Breakfast at the Victory
The ego is the dualist in us. It is the habit we have of seeing ourselves over and against someone else. As ego, my inwardness remains inward because it is completely closed off to you by my outwardness…
In fact, belief and unbelief are strictly issues for the ego; you can’t be an unbeliever unless there are some believers against whom you are an unbeliever. All such oppositions are creations of the ego.
From the perspective of soul, however, we see each opposing either/or as a conjoined both/and… I can be separate from you only because at a deeper level we are joined in something inseparable. I cannot be alone alone…
As soul, we do not act; we are…. When we become aware of the still-point in a person, of a deed that has no doer, we are aware of soul; we are in the presence of presence. (11-12)
—James P. Carse,
Breakfast at the Victory: The Mysticism of Ordinary Experience
(Review By Frederic and Mary Ann Brussat)
In What is ‘belief’?, we began to explore the connotations of this deceptively simple term and the ways in which conceptions of belief might inform the practice of universalism.
In the conventional world, answering “What do you believe?” is often understood to mean answering “What belief system do you confess?” The John Carse passage above addresses this usage of the concept in terms of the opposition of believer to unbeliever.
However, readers of our January 23rd post tended to use the concept differently in their responses to the queries:
Alex – Belief is that which does not succumb to reason. In this sense, belief is unreasonable. However, not all beliefs are equal…. [One’s] belief may not affect her/his life while the other’s may change it profoundly. Religious belief, I believe, is the latter.
Joanne – Belief is an evolving life force. It is born in the form of nascent concepts revealed to us, and as we develop and experience life, so too do our beliefs change and morph into our growing awareness of the meaning of life, itself.
Rolf – I found [an amazing] revelation in [Barclay’s] An Apology for the True ChristianDivinity…. Namely, the universalism of John 1:9 that the Lord/Light/Spirit is He “who enlighteneth EVERY man that cometh into the world.”

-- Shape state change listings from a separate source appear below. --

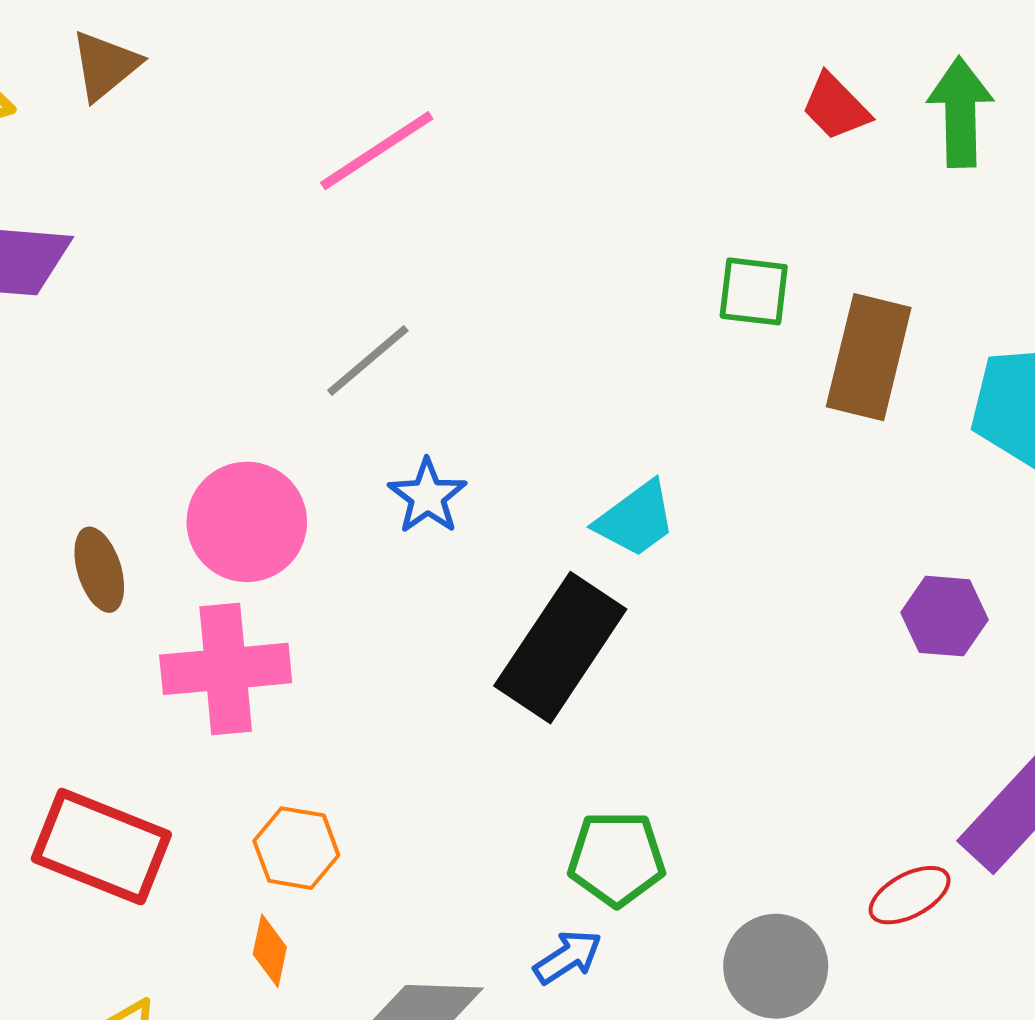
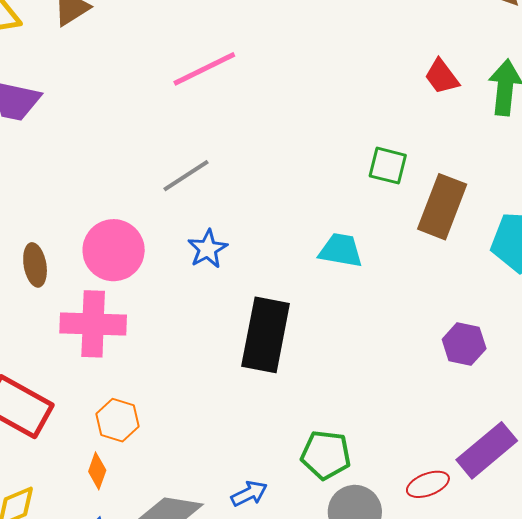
cyan trapezoid: (636, 519) -> (341, 250), moved, turned -141
black rectangle: (560, 648) -> (266, 335), turned -30
green pentagon: (617, 859) -> (326, 455), moved

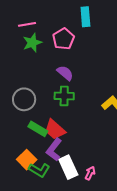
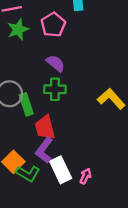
green rectangle: (38, 129) -> (26, 104), moved, turned 42
red trapezoid: (55, 130) -> (45, 128), turned 35

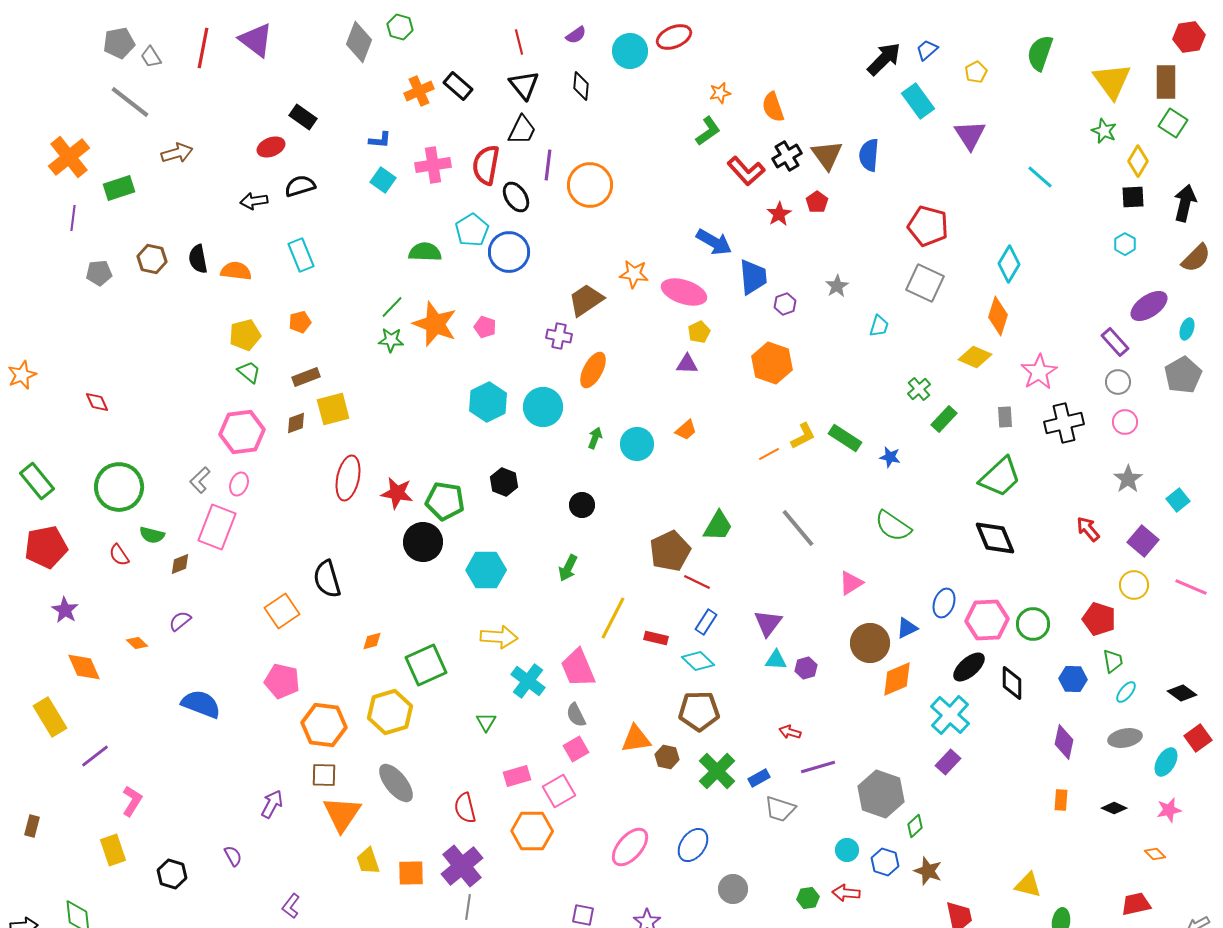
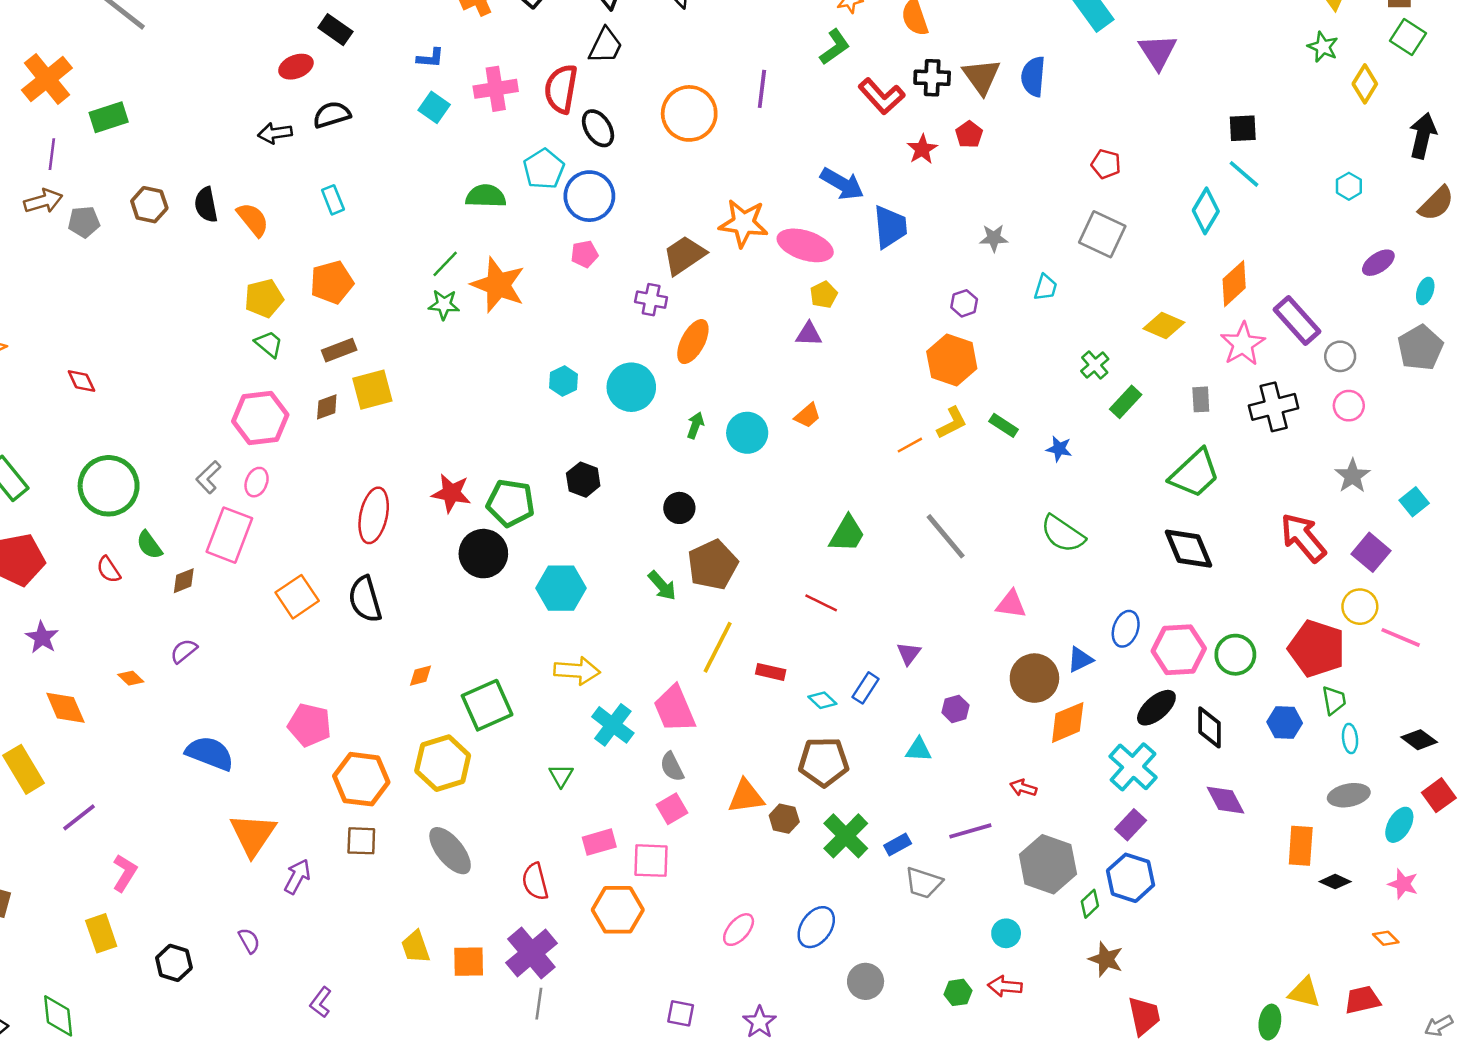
brown arrow: (177, 153) -> (43, 201), moved
black cross: (787, 156) -> (932, 78), turned 32
purple line: (548, 165) -> (762, 89), moved
cyan line: (1040, 177) -> (1244, 174), moved
black square: (1133, 197) -> (1243, 128), moved
red pentagon: (928, 226) -> (1106, 164), size x0.6
cyan rectangle: (301, 255) -> (333, 200), size x0.7
orange semicircle: (236, 271) -> (253, 219), turned 44
orange star: (634, 274) -> (743, 223), size x1.4
gray star: (837, 286) -> (994, 238), turned 30
purple hexagon: (785, 304) -> (964, 303), moved
purple ellipse: (1149, 306) -> (1378, 263), size x0.7
orange diamond: (998, 316) -> (1234, 284), moved, turned 30
orange pentagon: (300, 322) -> (332, 282), size x1.6
pink pentagon: (485, 327) -> (584, 254), moved, turned -30
purple rectangle: (1115, 342) -> (1297, 321), moved, size x1.4
orange hexagon: (772, 363) -> (952, 360), moved
cyan hexagon: (488, 402) -> (563, 381), size x0.6
green rectangle: (845, 438) -> (1004, 425), size x0.7
red ellipse: (348, 478) -> (374, 515), moved
red arrow: (1088, 529) -> (1303, 538), size x1.6
green semicircle: (152, 535) -> (149, 545), turned 40
brown pentagon: (670, 551) -> (713, 565), moved
green arrow: (568, 568) -> (662, 586), turned -68
pink triangle: (851, 583) -> (1011, 604), turned 40
pink line: (1191, 587) -> (1401, 637), moved
orange square: (282, 611) -> (297, 597), moved
red pentagon: (1099, 619) -> (1317, 649), size x1.4
blue rectangle: (706, 622) -> (866, 688), moved
purple triangle: (768, 623) -> (909, 653), size x0.7
cyan triangle: (776, 660) -> (919, 750), moved
cyan diamond: (698, 661) -> (822, 700), size x0.7
cyan ellipse: (1126, 692) -> (1350, 739), turned -45
red arrow: (790, 732) -> (1023, 788), moved
purple diamond: (1064, 742) -> (1226, 800), moved, turned -40
pink square: (559, 791) -> (651, 861), turned 32
orange rectangle: (1061, 800) -> (1301, 846), moved, size x1.5
pink star: (1169, 810) -> (1403, 884), turned 30
orange triangle: (342, 814) -> (253, 835), moved
pink ellipse: (630, 847) -> (739, 930), size x0.7
blue hexagon: (885, 862) -> (1131, 878), moved, size x1.4
yellow triangle: (1028, 885) -> (1304, 992), moved

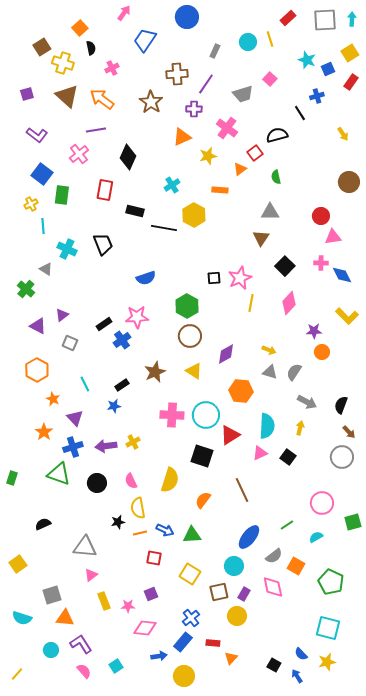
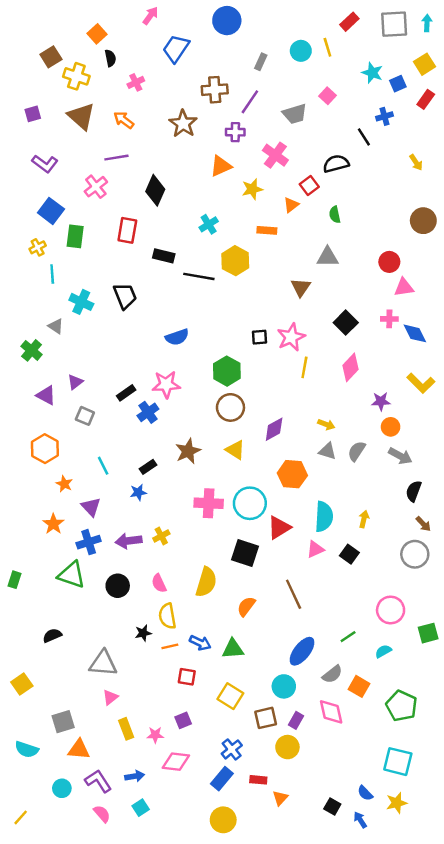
orange arrow: (102, 99) -> (124, 120), size x0.7
brown triangle: (261, 238) -> (301, 287), moved
gray arrow: (307, 402) -> (400, 456), moved
blue arrow: (159, 656) -> (135, 776), moved

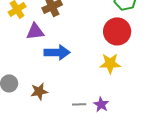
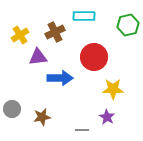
red circle: (117, 31) -> (94, 57), moved
purple star: (101, 104) -> (107, 117), moved

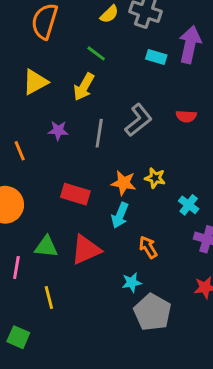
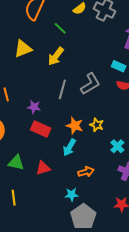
green line: (96, 53) -> (60, 28), moved
cyan rectangle: (156, 57) -> (119, 66), moved
purple star: (58, 130) -> (34, 107), moved
orange arrow: (148, 247) -> (86, 172), turned 98
red triangle: (86, 250) -> (43, 168), size x0.7

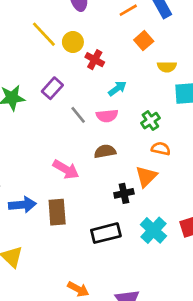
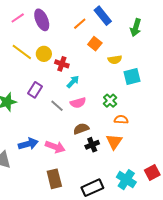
cyan arrow: (117, 88) -> (73, 82), moved
black cross: (124, 193) -> (92, 145), moved
blue arrow: (22, 205) -> (28, 144), moved

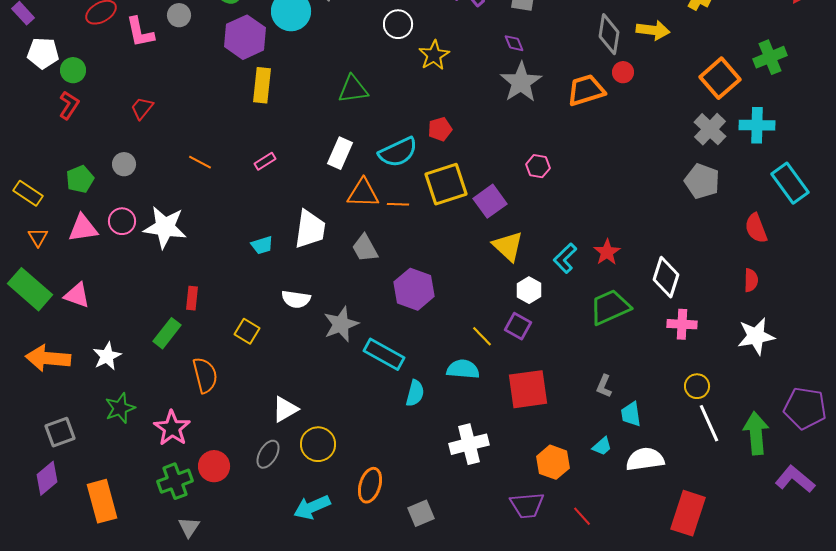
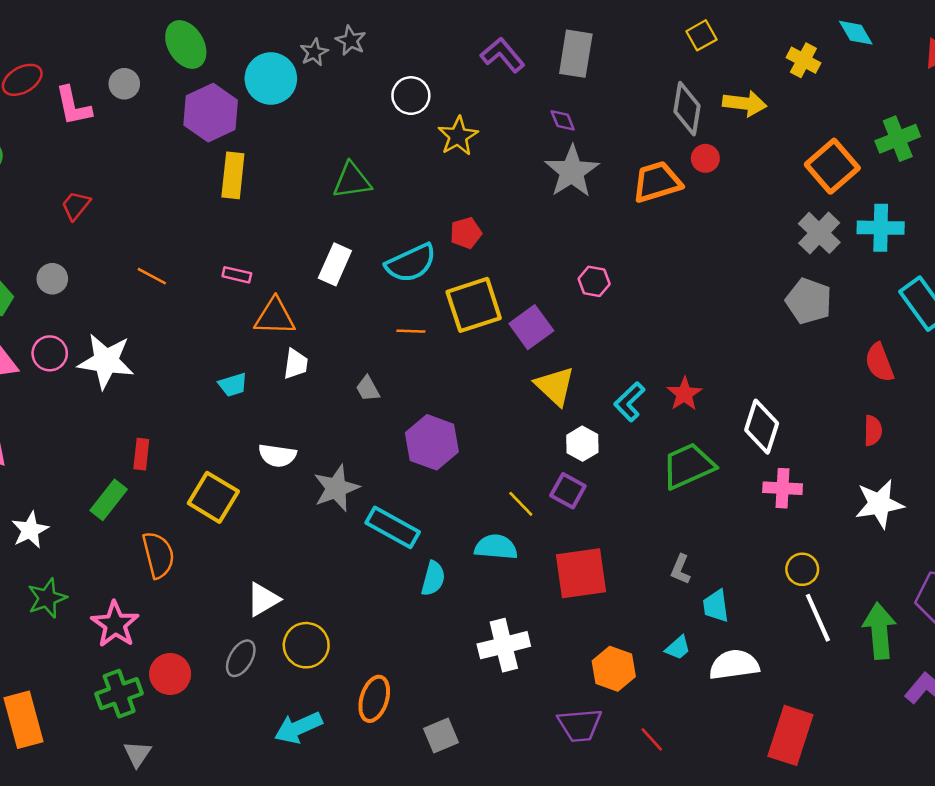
pink rectangle: (265, 161) -> (237, 275), turned 45
orange triangle: (363, 193) -> (275, 317), moved
white trapezoid: (310, 229) -> (296, 364), size x0.6
gray trapezoid: (365, 248) -> (368, 389), size x0.7
yellow square: (247, 331) -> (213, 497), size x1.5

Libbie – My belief comes from prayers being answered. My belief comes from life’s hardships that help me grow in my maturity and well-being, especially in forgiving those who may have caused these hardships. My belief grows out of the caring of others and the caring for others. Following the words of Jesus Christ in how I deal with others makes me grow in my belief. This is my proof of the Lord’s existence.
Larry – Belief: Tentative assertions of truth in light of recognition of continuing revelation…. Faith: Recognition of trust in the tentative assertions of truth (belief).
What resonates for you in the various comments excerpted above? How might your own use of the concept of belief be informed by their offerings?
In his writings, James Carse emphasizes the contrasts between “belief systems,” which he describes as conceptual efforts to define boundaries, and “religions,” faith communities which transcend time and space and focus on a shared sacred mystery. How well does this distinction work for you?
How about Carse’s contrasting of ego and soul?
What do you understand by his phrase, “in the presence of presence”?